"""

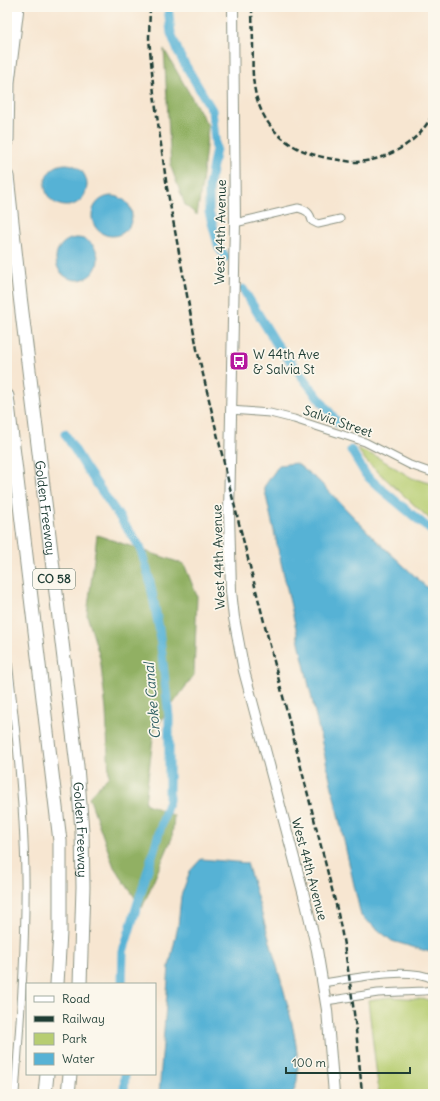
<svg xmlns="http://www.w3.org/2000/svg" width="440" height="1101" font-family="Delius,sans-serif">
<rect width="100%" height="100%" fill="#fbf7ec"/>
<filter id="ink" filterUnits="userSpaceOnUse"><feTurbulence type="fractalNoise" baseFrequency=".025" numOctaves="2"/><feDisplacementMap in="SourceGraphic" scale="8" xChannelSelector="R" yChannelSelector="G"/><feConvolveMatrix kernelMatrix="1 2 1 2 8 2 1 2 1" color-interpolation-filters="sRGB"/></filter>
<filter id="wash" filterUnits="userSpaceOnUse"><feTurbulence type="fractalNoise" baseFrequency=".012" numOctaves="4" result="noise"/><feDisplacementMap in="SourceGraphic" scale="16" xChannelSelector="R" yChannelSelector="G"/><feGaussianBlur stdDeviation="0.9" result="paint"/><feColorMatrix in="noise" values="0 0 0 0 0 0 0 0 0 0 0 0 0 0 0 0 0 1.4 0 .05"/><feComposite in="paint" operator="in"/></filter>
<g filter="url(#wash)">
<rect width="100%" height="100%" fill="#f7e6d1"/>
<g fill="#b7cd71" stroke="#6b8552">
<polygon points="357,448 377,457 412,478 433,484 433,522 366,461"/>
<polygon points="390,997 433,1000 433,1094 379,1094 368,1000"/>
</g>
<g fill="#91b063" stroke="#58764c">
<polygon points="164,49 208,126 202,184 197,215 185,205 171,167"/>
<polygon points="97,535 184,564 197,596 194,675 154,730 145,803 174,816 172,838 142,908 114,867 89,797 109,776 106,710 100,658 87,615"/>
</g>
<g fill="#57b2d5" stroke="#3b7884">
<circle cx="66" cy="185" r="21"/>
<circle cx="112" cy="216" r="20"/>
<circle cx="77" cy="259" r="21"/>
<polygon points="296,463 319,481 375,539 433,593 433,953 392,941 361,916 264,487 279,465"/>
<path d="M201,859L247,863C255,890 263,918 271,945C279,976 311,1069 292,1094H159L169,967L178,926L181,896L190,871Z"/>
</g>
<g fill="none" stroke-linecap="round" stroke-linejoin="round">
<g stroke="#57b2d5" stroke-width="9">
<polyline points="168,7 171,33 180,56 212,110 216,149 209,186 209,212 219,248 226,257"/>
<polyline points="243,289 276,343 338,423"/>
<polyline points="65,434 86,468 140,547 149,577 159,628 169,717 169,800 123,952 122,984"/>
<polyline points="351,450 366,475 380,488 433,532"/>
<polyline points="124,1094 125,1074"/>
</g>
</g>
</g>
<g filter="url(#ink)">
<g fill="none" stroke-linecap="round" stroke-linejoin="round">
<g stroke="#8b9282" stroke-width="9">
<g id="street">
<path d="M235,223L298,208C307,210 310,213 312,221L318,224L340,219"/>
<polyline points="230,410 270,413 294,419 365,442 410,465 433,473"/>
<path d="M7,653C16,727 24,802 25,876C26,948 20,1022 15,1094"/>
<path d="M323,983C352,979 407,966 433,979"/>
<polyline points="326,1001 378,993 424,991 433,990"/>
</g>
</g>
<g stroke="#8b9282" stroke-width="12">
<polyline id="secondary" points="233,7 235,223 229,513 231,591 234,618 244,671 306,903 317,950 327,1010 334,1094"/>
</g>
<g stroke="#8b9282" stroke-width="15">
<g id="highway">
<polyline points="7,140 8,82 17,7"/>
<path id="s1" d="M7,176L20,296L77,766L82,831L83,887L80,984"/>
<polyline points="7,396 60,841 60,932 57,984"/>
<polyline points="45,1094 47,1074"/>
<polyline points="68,1094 70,1074"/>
</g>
</g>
<use href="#street" stroke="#fff" stroke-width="7"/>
<use href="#secondary" stroke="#fff" stroke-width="10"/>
<use href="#highway" stroke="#fff" stroke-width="13"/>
<g stroke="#1f3d34" stroke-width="2.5" stroke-dasharray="6 3" stroke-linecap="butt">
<path d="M150,7L149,38L154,94L167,188L197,349L229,484L337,909C350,970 357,1032 362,1094"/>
<path d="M252,7C252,20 253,34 253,47C252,70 252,91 262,112C276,141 302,154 333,159C341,160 349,162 357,162C388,160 420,142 433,113"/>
</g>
</g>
</g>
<defs>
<g id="bus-square" transform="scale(1)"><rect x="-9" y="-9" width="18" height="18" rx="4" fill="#b5179e" stroke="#fbf7ec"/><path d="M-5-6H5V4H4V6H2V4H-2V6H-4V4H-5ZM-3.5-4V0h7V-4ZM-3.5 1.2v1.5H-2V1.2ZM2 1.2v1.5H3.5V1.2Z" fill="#fff"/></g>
</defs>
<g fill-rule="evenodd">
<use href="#bus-square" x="239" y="361"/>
</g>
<g text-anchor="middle" stroke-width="3.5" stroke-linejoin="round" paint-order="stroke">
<rect fill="#fbf7ec" stroke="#61756b" stroke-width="1" x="33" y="569" width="42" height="20" rx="3"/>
<g font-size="12" font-weight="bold" fill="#1f3d34">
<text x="54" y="583">CO 58</text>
</g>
<g font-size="13" fill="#1f3d34" stroke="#fbf7ec">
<text transform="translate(220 232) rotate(-89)" y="5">West 44th Avenue</text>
<text transform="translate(338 421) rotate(19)" y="5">Salvia Street</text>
<text dy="5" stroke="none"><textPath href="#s1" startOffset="334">Golden Freeway</textPath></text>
<text transform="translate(218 557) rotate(-92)" y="5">West 44th Avenue</text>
<text dy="5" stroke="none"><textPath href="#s1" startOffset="658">Golden Freeway</textPath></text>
<text transform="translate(310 869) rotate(75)" y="5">West 44th Avenue</text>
</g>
<g font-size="13" fill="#1f3d34" stroke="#fbf7ec" text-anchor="start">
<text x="253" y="359">W 44th Ave<tspan x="253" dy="15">&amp; Salvia St</tspan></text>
</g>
<g font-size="14" font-style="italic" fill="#306064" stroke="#fbf7ec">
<text transform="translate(152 701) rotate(-95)" y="5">Croke Canal</text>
</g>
</g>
<rect width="440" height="1101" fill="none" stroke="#fbf7ec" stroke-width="24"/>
<rect x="26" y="983" width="130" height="92" fill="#fbf7ec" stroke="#a3ada2"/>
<rect x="34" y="996" width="20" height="6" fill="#ffffff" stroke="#a3ada2"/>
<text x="62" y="1003" font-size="12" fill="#1f3d34">Road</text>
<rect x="34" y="1016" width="20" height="6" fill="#1f3d34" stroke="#a3ada2"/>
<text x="62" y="1023" font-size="12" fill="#1f3d34">Railway</text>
<rect x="34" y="1033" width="20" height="12" fill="#b7cd71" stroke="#a3ada2"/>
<text x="62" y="1043" font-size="12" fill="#1f3d34">Park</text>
<rect x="34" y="1053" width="20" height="12" fill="#57b2d5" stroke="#a3ada2"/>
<text x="62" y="1063" font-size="12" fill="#1f3d34">Water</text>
<path d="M286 1067v6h124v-6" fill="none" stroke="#1f3d34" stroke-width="2"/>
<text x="292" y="1067" font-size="12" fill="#1f3d34" stroke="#fbf7ec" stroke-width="3" paint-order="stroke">100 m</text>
</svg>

"""

[How to complete this task]:
What lines in the material above hold the string "fractalNoise"? List them.

[Your response]:
<filter id="ink" filterUnits="userSpaceOnUse"><feTurbulence type="fractalNoise" baseFrequency=".025" numOctaves="2"/><feDisplacementMap in="SourceGraphic" scale="8" xChannelSelector="R" yChannelSelector="G"/><feConvolveMatrix kernelMatrix="1 2 1 2 8 2 1 2 1" color-interpolation-filters="sRGB"/></filter>
<filter id="wash" filterUnits="userSpaceOnUse"><feTurbulence type="fractalNoise" baseFrequency=".012" numOctaves="4" result="noise"/><feDisplacementMap in="SourceGraphic" scale="16" xChannelSelector="R" yChannelSelector="G"/><feGaussianBlur stdDeviation="0.9" result="paint"/><feColorMatrix in="noise" values="0 0 0 0 0 0 0 0 0 0 0 0 0 0 0 0 0 1.4 0 .05"/><feComposite in="paint" operator="in"/></filter>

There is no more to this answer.